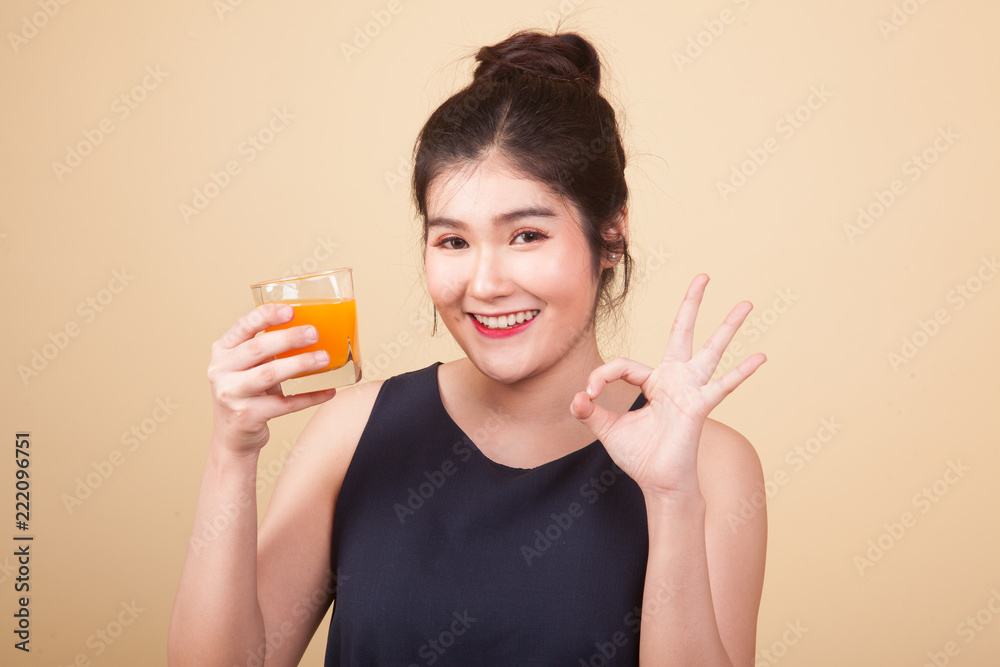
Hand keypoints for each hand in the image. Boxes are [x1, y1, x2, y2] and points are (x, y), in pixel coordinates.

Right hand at [206, 303, 337, 455]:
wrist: (233, 438)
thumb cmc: (247, 394)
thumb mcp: (248, 367)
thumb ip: (266, 349)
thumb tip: (310, 329)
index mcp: (222, 351)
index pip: (243, 326)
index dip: (267, 315)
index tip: (291, 310)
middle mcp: (221, 370)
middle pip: (258, 349)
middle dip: (289, 338)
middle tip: (314, 333)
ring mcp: (230, 394)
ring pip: (269, 374)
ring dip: (300, 364)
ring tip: (323, 358)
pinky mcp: (245, 416)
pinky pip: (283, 404)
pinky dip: (308, 397)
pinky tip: (328, 391)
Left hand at [570, 274, 765, 499]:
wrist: (658, 483)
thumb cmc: (639, 456)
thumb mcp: (606, 430)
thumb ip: (591, 411)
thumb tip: (577, 397)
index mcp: (653, 382)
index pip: (624, 364)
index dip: (602, 376)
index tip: (589, 395)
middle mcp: (675, 380)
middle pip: (682, 332)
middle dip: (691, 304)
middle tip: (703, 276)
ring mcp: (690, 390)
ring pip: (710, 350)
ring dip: (727, 327)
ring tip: (746, 304)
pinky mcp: (699, 405)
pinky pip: (723, 385)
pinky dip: (742, 372)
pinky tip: (761, 357)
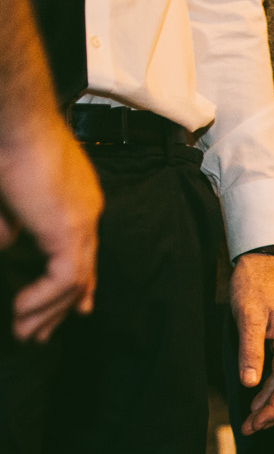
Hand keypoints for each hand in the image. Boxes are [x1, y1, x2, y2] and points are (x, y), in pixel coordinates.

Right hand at [0, 122, 100, 342]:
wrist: (14, 118)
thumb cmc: (5, 141)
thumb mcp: (5, 191)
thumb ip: (10, 222)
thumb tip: (7, 246)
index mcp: (77, 197)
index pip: (83, 248)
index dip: (78, 280)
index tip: (75, 304)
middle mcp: (87, 212)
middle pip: (84, 270)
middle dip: (65, 305)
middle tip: (47, 332)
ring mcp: (82, 223)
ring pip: (74, 282)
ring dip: (49, 311)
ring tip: (29, 335)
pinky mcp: (69, 232)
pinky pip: (63, 280)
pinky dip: (43, 300)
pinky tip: (23, 313)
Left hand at [230, 253, 273, 433]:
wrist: (268, 258)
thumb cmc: (255, 283)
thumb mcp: (247, 315)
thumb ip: (250, 350)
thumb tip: (249, 383)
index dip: (272, 409)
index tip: (253, 424)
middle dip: (273, 412)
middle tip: (250, 428)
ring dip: (273, 402)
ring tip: (252, 418)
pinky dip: (273, 387)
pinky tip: (258, 393)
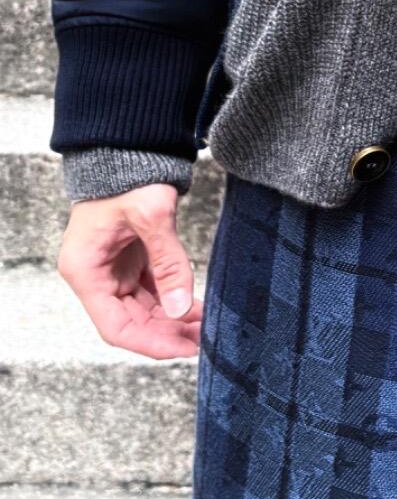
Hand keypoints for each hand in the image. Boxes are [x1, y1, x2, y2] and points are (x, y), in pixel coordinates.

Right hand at [57, 185, 200, 358]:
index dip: (151, 343)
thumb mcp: (151, 217)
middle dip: (169, 334)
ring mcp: (112, 271)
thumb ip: (168, 263)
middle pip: (132, 323)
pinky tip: (199, 308)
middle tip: (206, 339)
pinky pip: (153, 293)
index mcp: (85, 271)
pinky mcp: (130, 262)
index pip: (115, 327)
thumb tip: (181, 309)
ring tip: (208, 327)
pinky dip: (175, 302)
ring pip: (144, 311)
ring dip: (174, 321)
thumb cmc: (128, 175)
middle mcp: (95, 276)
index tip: (185, 349)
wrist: (129, 149)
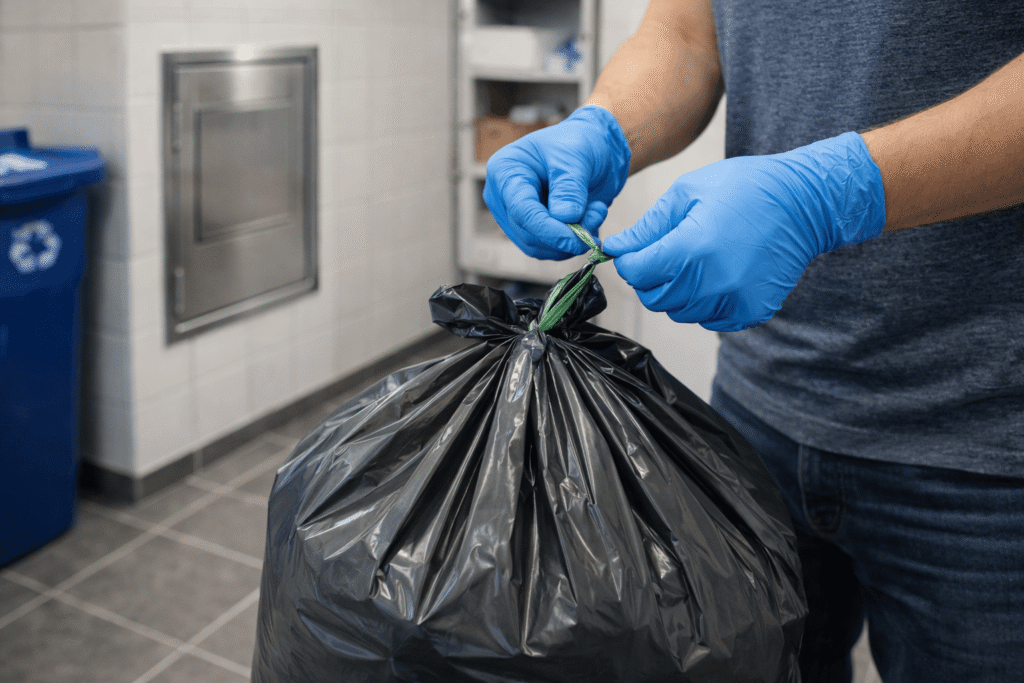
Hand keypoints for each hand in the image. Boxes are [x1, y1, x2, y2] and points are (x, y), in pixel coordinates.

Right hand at [483, 106, 630, 259]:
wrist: (595, 148)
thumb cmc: (580, 142)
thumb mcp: (577, 156)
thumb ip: (569, 187)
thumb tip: (564, 218)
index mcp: (505, 171)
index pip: (521, 210)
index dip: (548, 229)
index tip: (577, 238)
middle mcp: (504, 197)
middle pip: (527, 233)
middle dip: (564, 236)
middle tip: (596, 219)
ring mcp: (516, 216)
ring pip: (538, 248)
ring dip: (571, 240)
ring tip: (596, 213)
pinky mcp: (532, 230)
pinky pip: (549, 250)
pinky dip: (572, 242)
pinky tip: (590, 220)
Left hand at [601, 132, 886, 330]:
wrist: (805, 203)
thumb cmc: (746, 188)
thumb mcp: (688, 193)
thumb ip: (648, 228)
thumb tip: (615, 249)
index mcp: (693, 248)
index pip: (637, 272)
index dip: (628, 261)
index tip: (632, 251)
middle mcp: (714, 282)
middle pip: (654, 297)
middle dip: (650, 277)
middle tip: (666, 252)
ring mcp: (734, 301)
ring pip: (679, 311)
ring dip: (677, 291)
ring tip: (697, 260)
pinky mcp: (750, 313)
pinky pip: (707, 319)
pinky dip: (704, 301)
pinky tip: (718, 274)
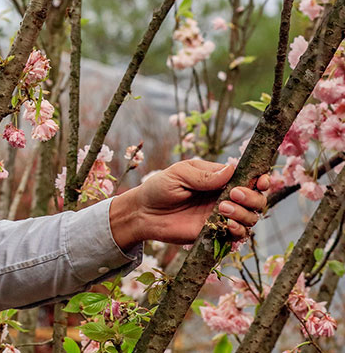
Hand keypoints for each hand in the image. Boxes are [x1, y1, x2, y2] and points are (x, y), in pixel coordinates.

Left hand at [110, 159, 269, 247]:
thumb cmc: (159, 188)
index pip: (249, 178)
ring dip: (244, 213)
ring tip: (222, 208)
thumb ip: (205, 175)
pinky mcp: (216, 233)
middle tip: (234, 194)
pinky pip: (238, 235)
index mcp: (219, 179)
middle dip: (253, 197)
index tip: (260, 180)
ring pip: (251, 217)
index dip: (260, 179)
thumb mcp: (179, 174)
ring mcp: (223, 216)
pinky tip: (226, 225)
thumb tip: (231, 169)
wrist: (144, 213)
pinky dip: (239, 230)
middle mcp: (225, 197)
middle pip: (257, 199)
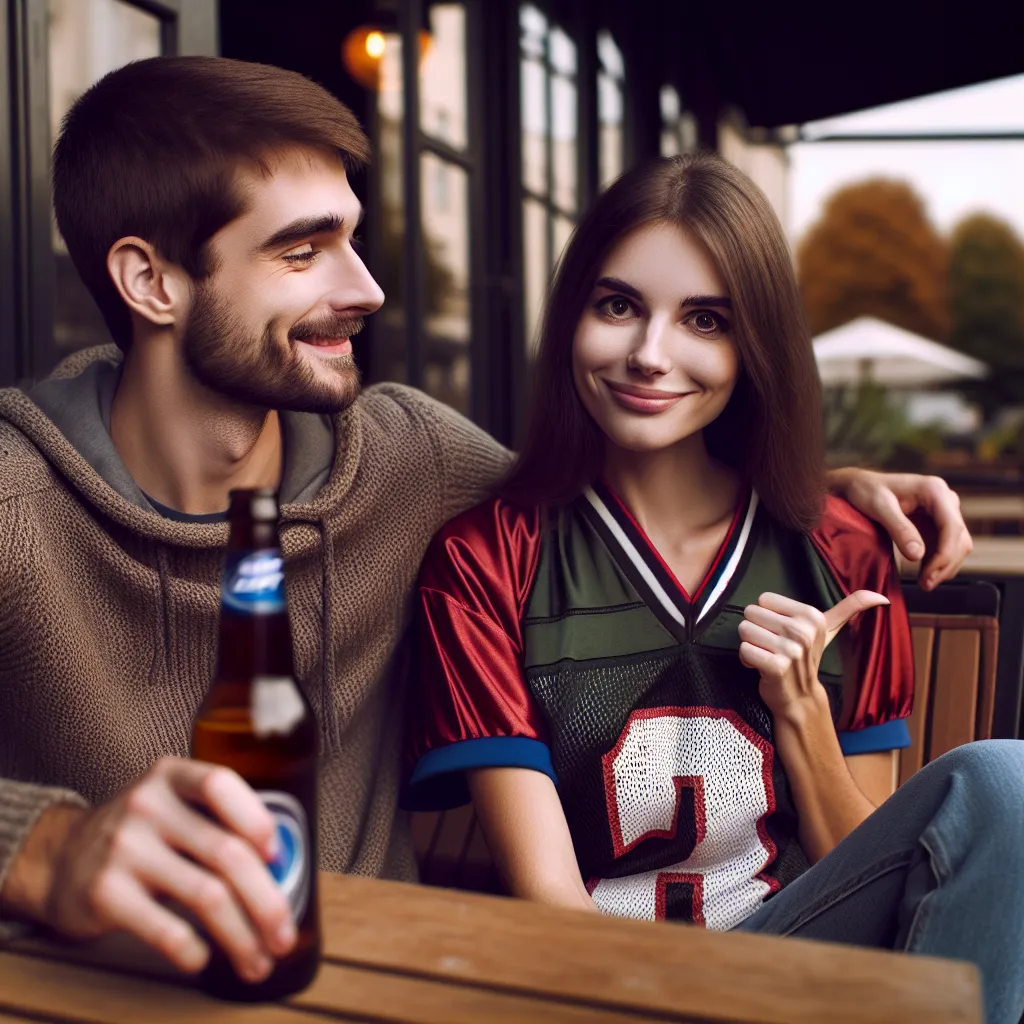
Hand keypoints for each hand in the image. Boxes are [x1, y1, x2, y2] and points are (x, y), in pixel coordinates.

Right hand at [4, 758, 295, 981]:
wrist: (59, 858)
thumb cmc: (140, 835)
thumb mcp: (173, 807)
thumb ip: (218, 823)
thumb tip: (282, 869)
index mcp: (172, 776)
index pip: (221, 784)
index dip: (257, 820)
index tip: (278, 856)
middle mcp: (147, 805)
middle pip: (227, 852)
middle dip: (267, 901)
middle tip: (283, 936)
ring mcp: (124, 848)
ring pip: (207, 895)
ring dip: (242, 936)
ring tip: (258, 961)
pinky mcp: (106, 893)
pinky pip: (166, 929)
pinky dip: (194, 951)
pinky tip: (204, 959)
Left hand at [738, 590, 889, 719]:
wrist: (801, 698)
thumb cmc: (808, 658)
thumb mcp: (829, 629)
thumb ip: (850, 607)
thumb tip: (881, 596)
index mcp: (813, 615)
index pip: (764, 599)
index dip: (767, 616)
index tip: (781, 633)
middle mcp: (802, 630)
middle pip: (751, 613)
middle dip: (756, 630)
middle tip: (772, 645)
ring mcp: (790, 650)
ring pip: (745, 630)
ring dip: (750, 645)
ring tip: (767, 655)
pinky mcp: (775, 666)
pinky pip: (744, 650)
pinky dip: (746, 659)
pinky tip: (760, 667)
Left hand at [827, 468, 972, 590]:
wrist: (859, 485)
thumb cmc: (866, 490)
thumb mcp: (878, 506)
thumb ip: (898, 528)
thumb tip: (917, 555)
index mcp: (935, 490)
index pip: (952, 526)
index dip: (945, 554)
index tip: (930, 574)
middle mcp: (945, 499)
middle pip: (959, 538)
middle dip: (945, 564)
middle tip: (926, 585)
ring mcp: (943, 512)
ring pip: (957, 545)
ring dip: (944, 566)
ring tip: (925, 584)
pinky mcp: (937, 524)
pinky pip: (946, 547)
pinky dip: (938, 563)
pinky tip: (925, 574)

* _GOAL OF THE EXERCISE_:
Repeat each line of the material, unaltered, from the first through the line with "middle mcp: (221, 370)", and include no pictures.

* _SOLUTION FOR THIS EXERCISE_:
Hand keypoints for each hand in the image. Boxes are [x1, y1, x2, y2] and points are (x, y), in pixel coordinates.

Right hand at [206, 303, 337, 455]:
wrist: (233, 438)
thumb cmc: (247, 394)
thumb mcp: (248, 367)
thumb ip: (266, 349)
thumb tip: (310, 329)
index mcp: (222, 351)
index pip: (243, 326)
index dip: (267, 315)
index tip: (291, 310)
middle mcp: (221, 370)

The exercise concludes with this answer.